I left all those tears in your bed

April 5, 2008 – 12:46 am

Do you think if the anniversary of a certain date or a specific instance in your life falls on the same day of the week that it had actually happened, the memories of it all feel stronger? Or is it just me? Sometimes, I really think the things I think, feel and imagine are just me.

Here we are, five years past my return from California and this week that we are currently in (April 5th - 12th) is what I would probably refer to as my "Hell Week", if I were to compare it to the "Holy Week" of Christianity with Palm Sunday through Easter Sunday. Because at that time and still looking back now, I don’t think I have ever been as miserable as I was in that specific week of my life.  The end of the end was unbearable and I know now that I am only that much stronger and smarter because of it. But had you come to me, five years ago today and told me about my life currently, where I am, who I am with and what all I am doing, I never would have been able to comprehend it. Seriously, I couldn’t see past getting up in the morning, going to work, coming home and not entirely falling apart. Which I am sure I did, more than once.

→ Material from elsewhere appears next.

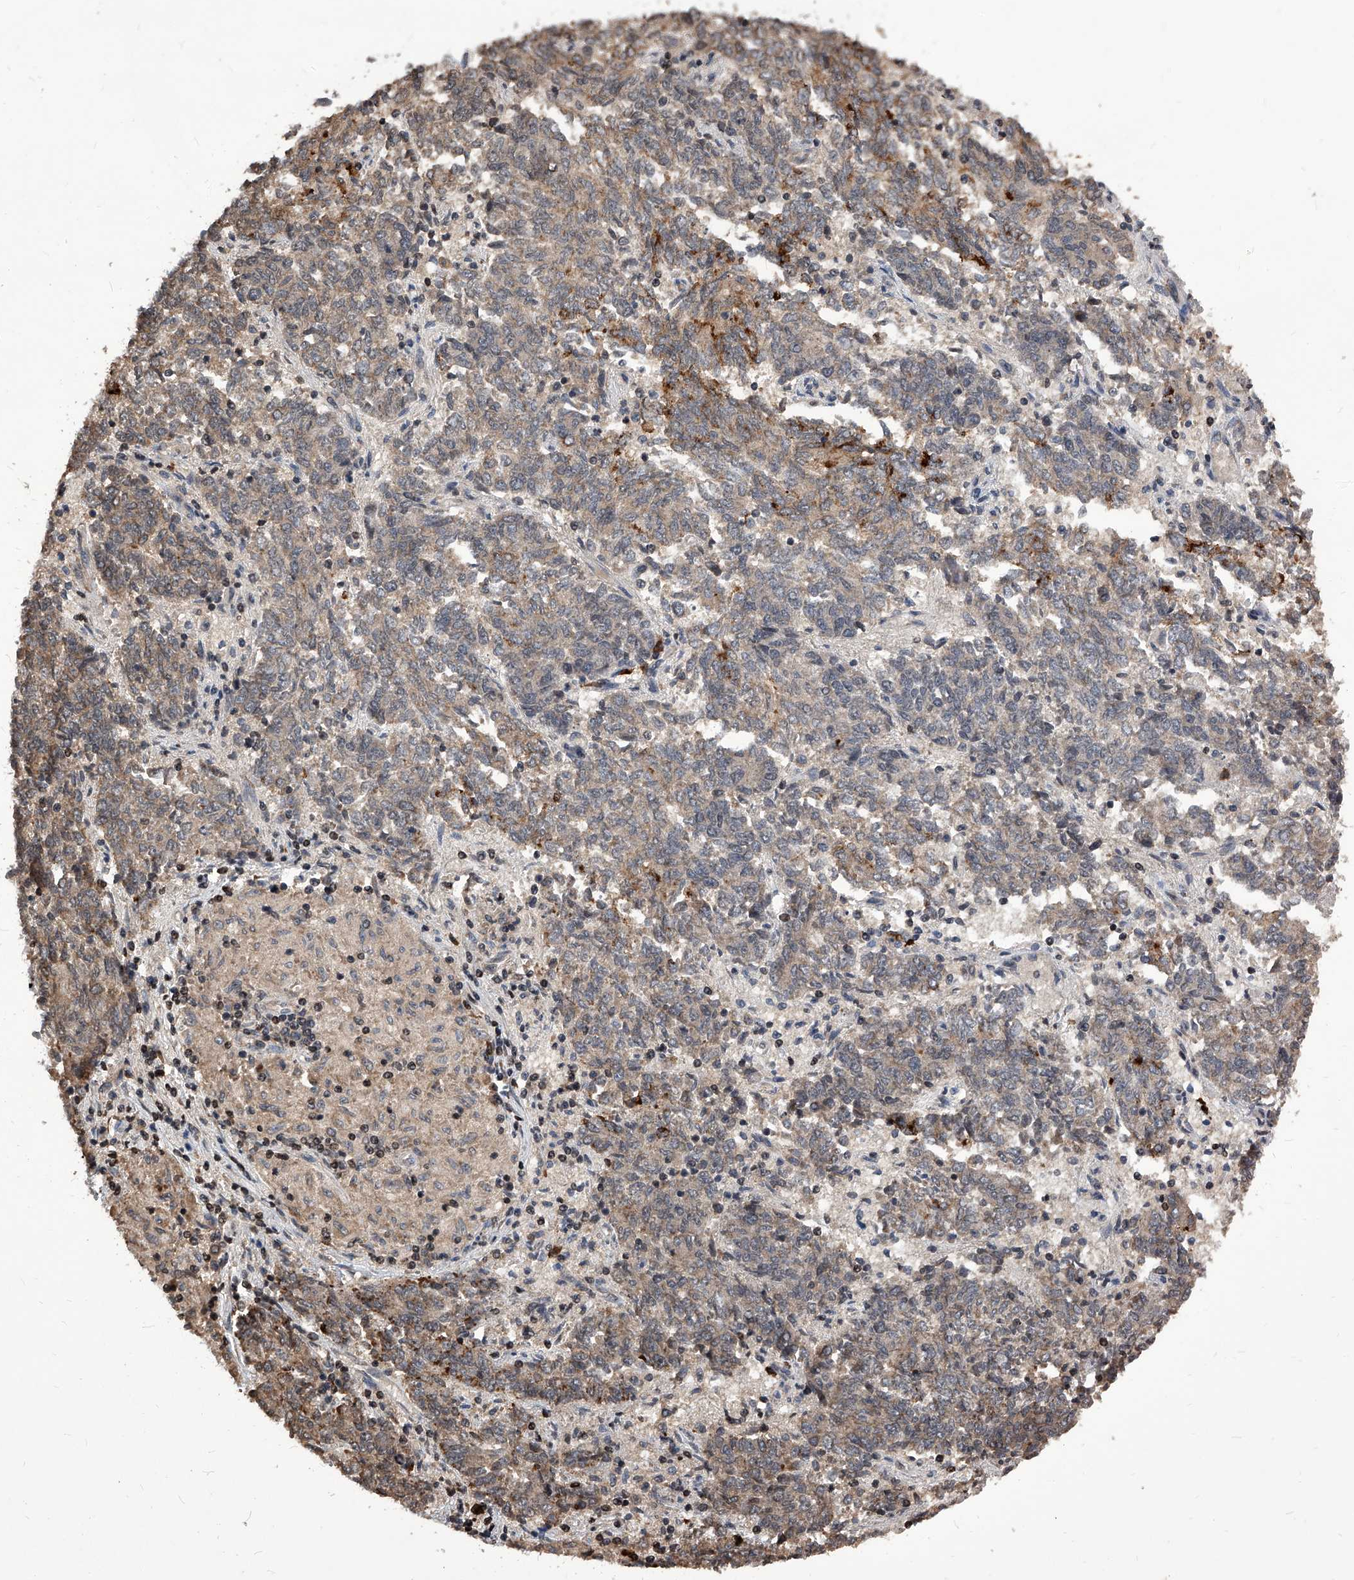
{"staining": {"intensity": "moderate", "quantity": "<25%", "location": "cytoplasmic/membranous"}, "tissue": "endometrial cancer", "cell_type": "Tumor cells", "image_type": "cancer", "snomed": [{"axis": "morphology", "description": "Adenocarcinoma, NOS"}, {"axis": "topography", "description": "Endometrium"}], "caption": "DAB immunohistochemical staining of adenocarcinoma (endometrial) reveals moderate cytoplasmic/membranous protein staining in about <25% of tumor cells.", "gene": "ID1", "patient": {"sex": "female", "age": 80}}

I have always notated and somewhat celebrated April 12th, not only for my cousin’s and several friend’s birthdays, but also as the day I left and really, the day that my life truly changed. Had I not left, I really don’t know what would have happened to me but I am pretty sure it would have been for the worst. Moving back to Vancouver, boomeranging back into my parent’s house and life and basically becoming a dependent again, it really was the only right option, no matter what my ex tried to tell me at the time.

It’s not that I am going to reflect all week and continually dwell on what went down five years ago. But right now, knowing what this week is, where I was and all that I have accomplished since then, I have to be proud of myself.